At its height in 1262 there were 25 monks. In 1539 there were a Prior and 16 monks.

At the time of the Domesday Book in 1086 there were five manors in Mudford. The largest of them, which was given with the church to Montacute Priory in 1192, became Mudford Monachorum (Mudford of the monks) and was centred on the present hamlet of Up Mudford. The Church of St Mary in the village was granted by Montacute Priory to the Bishop of Bath and Wells in 1339.

The Church of St Michael in Creech St Michael came into the ownership of Montacute Priory in 1362.

At one time Tintinhull Court was amongst the possessions of the Priory, along with land in the village.

The priory had a dependent cell at Kerswell Priory near Cullompton, Devon, with land and property in Sampford Peverell and Holcombe Rogus

==Remains==
All that remains is the Abbey Farmhouse which incorporates the gateway of Montacute Priory.

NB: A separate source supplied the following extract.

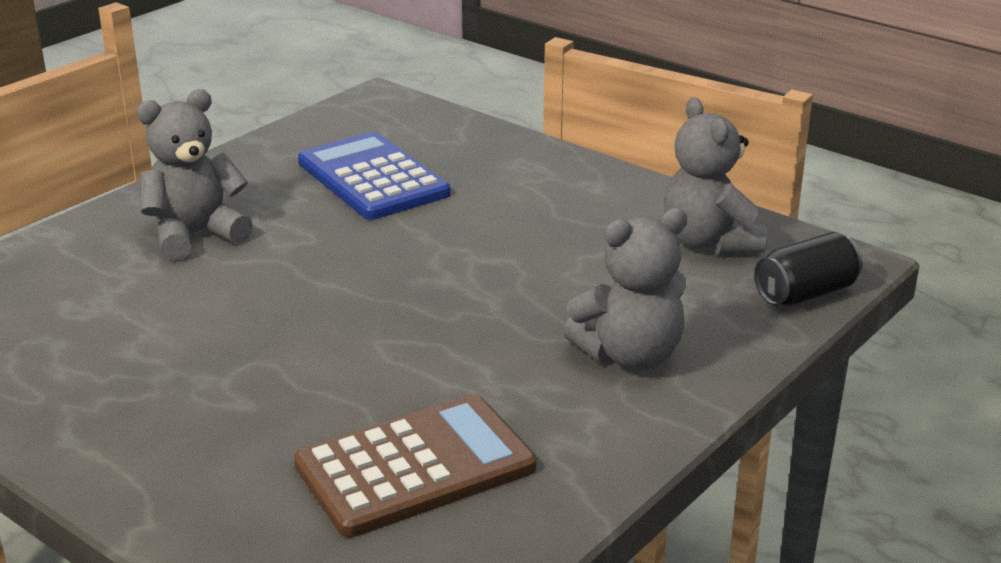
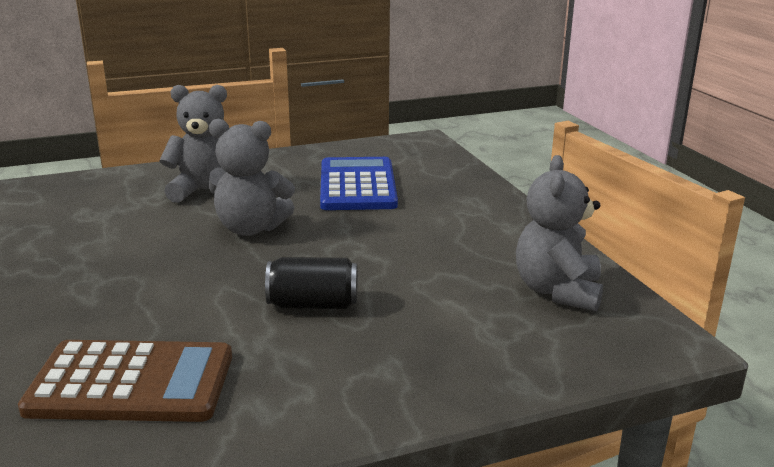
camera: 30 degrees right, 5 degrees down
(630, 356) = (390, 357): grey teddy bear -> grey teddy bear (250, 228)
(806, 293) = (601, 356): black can -> black can (313, 305)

It was built in the 16th century and has been designated as a Grade I listed building. After the dissolution of the monasteries the property became a farmhouse, but by 1633 it was 'almost desolate'. By 1782 it was a revitalised farm, remaining part of the Phelips estate until 1918. The only other surviving building remains are the earthworks, about 90 metres east south east of Abbey Farmhouse. These may be the claustral range, and include the fishpond.